Второй раз это был учитель физкультуры уже в этой школе, в которой она и сейчас работала. Хороший веселый парень, от которого всегда пахло водой и мылом. Он принимал душ после каждого своего урока, и волосы у него были гладко зачесаны, и на них сверкали капли.
Он ухаживал за ней как-то осторожно, бережно, будто вел по крутому обрыву плохо видящего человека. Это было странное, на ее взгляд, поведение для физкультурника. И она ждала подвоха. И то, что его не было, не радовало, а как-то пугало. Должен же быть тайный смысл в такой бережности? Наверное, он просто выжидает, чтоб столкнуть ее вниз, когда она потеряет бдительность. Она ее не теряла. Вообще это в ней с детства – не терять голову. Так ее учил отец. Он ей объяснил раз и навсегда, что человека человеком делает голова. Оттого человек – сапиенс. Отец всегда разговор с ней начинал словами: «Подумаем». И садился, скрипя портупеей. Конечно, жизнь расширила рамки понимания, что такое человек и его голова. И Оксана Михайловна понимала, что папа был человек ограниченный, но в чем-то цельный.

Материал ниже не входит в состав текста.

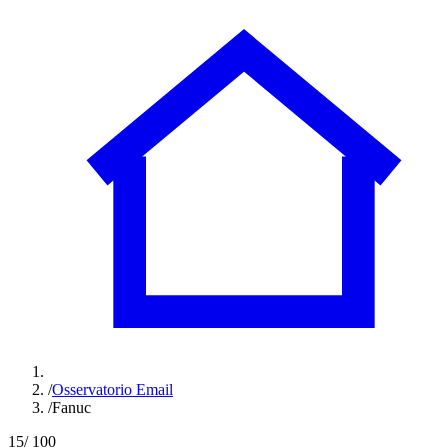
/
Osservatorio Email
/
Fanuc
15
/ 100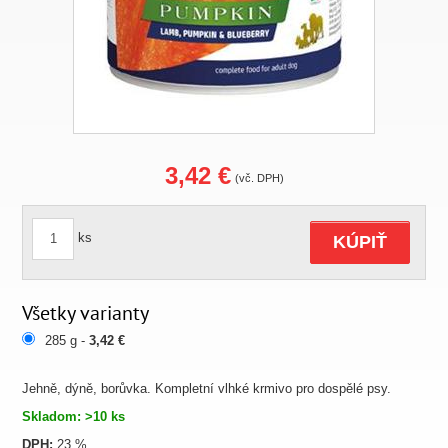
3,42 €
(vč. DPH)
ks
KÚPIŤ
Všetky varianty
285 g -
3,42 €
Jehně, dýně, borůvka. Kompletní vlhké krmivo pro dospělé psy.
Skladom: >10 ks
DPH:
23 %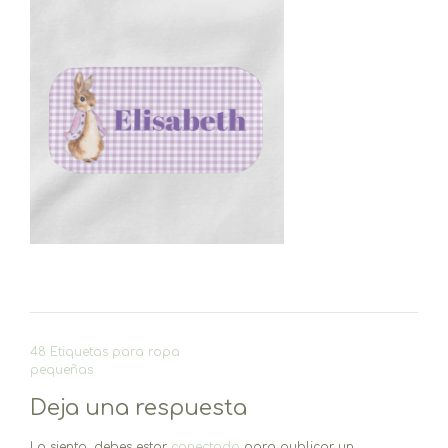
Navegación
48 Etiquetas para ropa
de
pequeñas
entradas
Deja una respuesta
Lo siento, debes estar
conectado
para publicar un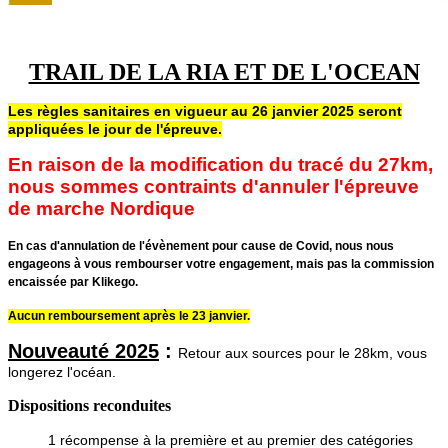
TRAIL DE LA RIA ET DE L'OCEAN
Les règles sanitaires en vigueur au 26 janvier 2025 seront
appliquées le jour de l'épreuve.
En raison de la modification du tracé du 27km,
nous sommes contraints d'annuler l'épreuve
de marche Nordique
En cas d'annulation de l'évènement pour cause de Covid, nous nous
engageons à vous rembourser votre engagement, mais pas la commission
encaissée par Klikego.
Aucun remboursement après le 23 janvier.
Nouveauté 2025
:
Retour aux sources pour le 28km, vous
longerez l'océan.
Dispositions reconduites
1 récompense à la première et au premier des catégories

Физкультурник ушел сам. Однажды в кино он взял ее за руку. У него были большие, сильные, горячие ладони. Ее руке стало уютно, тепло, покойно. И голова сама собой клонилась ему на плечо, и хотелось говорить какие-то глупости. Потом, после кино, он переносил ее через канаву, и им повстречались их ученики. Сделать бы вид, что никто никого не видит. Но он – идиот! – остановился с ней на руках посреди улицы и сказал громко: «Вот ношу вашу учительницу на руках». В ней все перевернулось, как тогда с тем, с первым. Что же это за мужики ей попадаются? Почему ее тошнит от их искренности? Она вырвалась, убежала, видеть его потом не могла, мокрого и пахнущего водой и мылом. И он отошел.

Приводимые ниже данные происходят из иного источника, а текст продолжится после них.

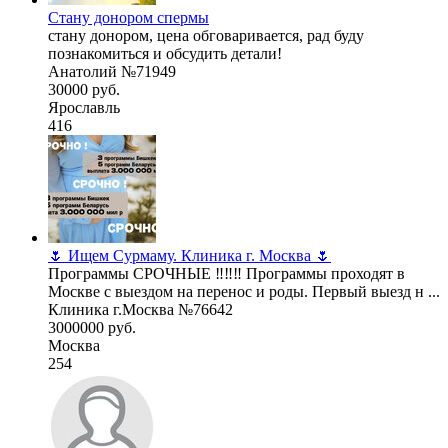
Стану донором спермы
стану донором, цена обговаривается, рад буду
познакомиться и обсудить детали!
Анатолий №71949
30000 руб.
Ярославль
416
🌷 Ищем Сурмаму. Клиника г. Москва 🌷
Программы СРОЧНЫЕ ‼️‼️‼️ Программы проходят в
Москве с выездом на перенос и роды. Первый выезд н ...
Клиника г.Москва №76642
3000000 руб.
Москва
254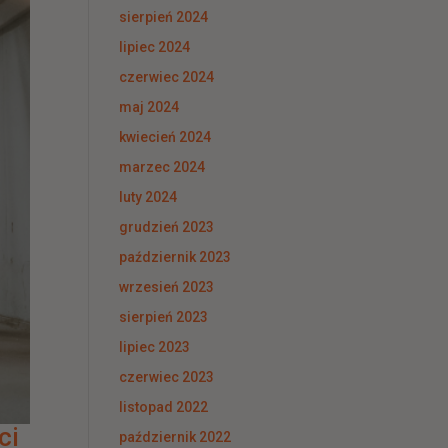
sierpień 2024
lipiec 2024
czerwiec 2024
maj 2024
kwiecień 2024
marzec 2024
luty 2024
grudzień 2023
październik 2023
wrzesień 2023
sierpień 2023
lipiec 2023
czerwiec 2023
listopad 2022
ci
październik 2022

Иногда, иногда… Приходило воспоминание о его ладонях, и щемило сердце, и возникало сомнение: насос ли сердце? Но был душ. И жесткое полотенце. И эспандер, от которого трещали кости. В этот же период ей начал сниться повторяющийся сон.
…Она лежит на берегу моря, так близко к нему, что волны лижут ей ноги, и от этого ей хорошо необыкновенно… Но она чувствует, знает, что не это есть самое прекрасное. И она ждет его… Замирает сердце, когда это случается. Откуда-то сбоку к ней приближается маленький голый ребенок на толстых ножках и становится ей на грудь. Ей тяжело, галька вдавилась в спину, но, боже, как ей хорошо от этой тяжести! Она просыпается от желания рассмотреть ребенка поближе, от ощущения сладкой тяжести, от переполнившей ее любви. Сразу же пропадало все – и тяжесть и любовь. Она препарировала сон, ища следы его в реальной жизни. Море – это море. Она любит лежать к нему близко-близко. Ребенок – это ребенок. Их всегда много бродит по берегу голых. Тяжесть в груди – это съеденные на ночь оладьи со сметаной. Тесто. А сладость и счастье – это недостаток кислорода: закрытая форточка, нос в подушке, просто насморк! – типичные элементы удушья. Так и вошел в ее психоанализ этот термин – сладость удушья. Опасная вещь.